As reported over the past five years, traffickers exploit domestic and foreign victims in The Bahamas, and traffickers exploit victims from The Bahamas abroad. Traffickers recruit migrant workers, especially those from Haiti, Jamaica, the Dominican Republic, the People’s Republic of China (PRC), Costa Rica, Cuba, Colombia, Venezuela, the Philippines, and the United States through false offers of employment, through advertisements in foreign newspapers and social media; upon arrival, traffickers subject them to sex trafficking and forced labor, including in domestic service and in sectors with low-skilled labor. The profile of prosecuted traffickers has been primarily female in the past five years. Individuals born to a non-Bahamian father in The Bahamas, to a female citizen, or to foreign born parents do not automatically receive Bahamian citizenship or documentation and are at heightened risk of trafficking. Unaccompanied migrant children, individuals lured for employment, those involved in commercial sex and exotic dancing, irregular migrants, stateless persons, LGBTQI+ individuals (particularly from poor communities), and migrants displaced by Hurricane Dorian have been trafficking victims or are particularly vulnerable to trafficking.

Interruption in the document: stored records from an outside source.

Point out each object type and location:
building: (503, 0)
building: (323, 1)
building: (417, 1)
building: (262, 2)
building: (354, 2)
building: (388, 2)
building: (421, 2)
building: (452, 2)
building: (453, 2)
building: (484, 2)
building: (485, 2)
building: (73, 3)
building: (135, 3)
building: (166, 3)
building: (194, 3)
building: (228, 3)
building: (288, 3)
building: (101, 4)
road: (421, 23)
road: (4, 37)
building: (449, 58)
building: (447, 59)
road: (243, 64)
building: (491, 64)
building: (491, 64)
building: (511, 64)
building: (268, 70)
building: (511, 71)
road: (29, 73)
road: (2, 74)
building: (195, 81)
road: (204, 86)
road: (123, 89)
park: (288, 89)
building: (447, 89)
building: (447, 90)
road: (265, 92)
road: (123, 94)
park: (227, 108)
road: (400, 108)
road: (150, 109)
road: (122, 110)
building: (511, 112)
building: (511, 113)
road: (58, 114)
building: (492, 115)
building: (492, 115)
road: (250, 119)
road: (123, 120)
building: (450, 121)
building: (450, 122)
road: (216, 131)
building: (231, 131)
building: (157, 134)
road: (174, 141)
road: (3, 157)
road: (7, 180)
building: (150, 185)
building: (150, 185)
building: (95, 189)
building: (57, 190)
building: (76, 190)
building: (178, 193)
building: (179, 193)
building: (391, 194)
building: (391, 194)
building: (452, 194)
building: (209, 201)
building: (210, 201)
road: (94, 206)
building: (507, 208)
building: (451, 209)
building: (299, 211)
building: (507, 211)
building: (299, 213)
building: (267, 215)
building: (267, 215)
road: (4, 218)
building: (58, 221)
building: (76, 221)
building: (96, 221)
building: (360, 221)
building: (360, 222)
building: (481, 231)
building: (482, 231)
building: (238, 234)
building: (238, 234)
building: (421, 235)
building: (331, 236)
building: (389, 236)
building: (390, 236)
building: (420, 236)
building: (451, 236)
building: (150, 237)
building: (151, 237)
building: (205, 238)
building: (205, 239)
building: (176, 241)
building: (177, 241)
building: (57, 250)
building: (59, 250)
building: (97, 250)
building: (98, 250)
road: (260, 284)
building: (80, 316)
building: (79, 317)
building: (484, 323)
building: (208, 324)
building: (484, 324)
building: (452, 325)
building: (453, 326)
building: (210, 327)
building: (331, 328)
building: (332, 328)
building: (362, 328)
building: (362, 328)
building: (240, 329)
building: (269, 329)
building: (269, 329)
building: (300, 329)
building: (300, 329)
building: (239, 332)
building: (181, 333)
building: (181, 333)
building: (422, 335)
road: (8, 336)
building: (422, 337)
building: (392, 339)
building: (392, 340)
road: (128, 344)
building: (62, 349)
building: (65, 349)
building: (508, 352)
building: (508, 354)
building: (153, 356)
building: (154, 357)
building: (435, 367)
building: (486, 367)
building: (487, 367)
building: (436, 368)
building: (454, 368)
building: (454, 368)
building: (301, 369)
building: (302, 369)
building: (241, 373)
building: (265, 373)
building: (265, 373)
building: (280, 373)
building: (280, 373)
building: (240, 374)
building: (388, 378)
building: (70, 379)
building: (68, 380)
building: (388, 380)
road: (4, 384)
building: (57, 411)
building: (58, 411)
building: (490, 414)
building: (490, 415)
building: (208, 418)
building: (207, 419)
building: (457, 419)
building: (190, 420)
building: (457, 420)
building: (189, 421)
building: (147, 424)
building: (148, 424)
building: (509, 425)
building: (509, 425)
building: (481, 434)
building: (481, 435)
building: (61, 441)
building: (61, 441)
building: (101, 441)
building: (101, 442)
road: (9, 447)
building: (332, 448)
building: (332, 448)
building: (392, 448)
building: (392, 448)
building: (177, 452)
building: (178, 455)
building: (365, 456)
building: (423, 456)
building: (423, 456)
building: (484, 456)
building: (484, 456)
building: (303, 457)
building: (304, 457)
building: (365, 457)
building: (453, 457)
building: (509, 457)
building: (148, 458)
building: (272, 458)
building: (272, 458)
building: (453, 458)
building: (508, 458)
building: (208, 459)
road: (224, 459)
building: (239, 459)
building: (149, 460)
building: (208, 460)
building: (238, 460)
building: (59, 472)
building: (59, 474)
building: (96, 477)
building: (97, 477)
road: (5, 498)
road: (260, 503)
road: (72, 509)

In particular, irregular migrants living in informal settlements on the Hurricane Dorian-ravaged islands of Abaco and Grand Bahama, as well as those who fled to New Providence after the storm, exist in what observers call “dark spaces,” which deter reporting abuse. In January 2022, the government signed an official agreement with the Cuban government to temporarily host 50 nurses to provide medical care during the pandemic. Cuban medical professionals may have been forced to work by the Cuban government. The high unemployment rate—reported to have exceeded 40 percent—resulting from the pandemic may have increased vulnerabilities for potential victims.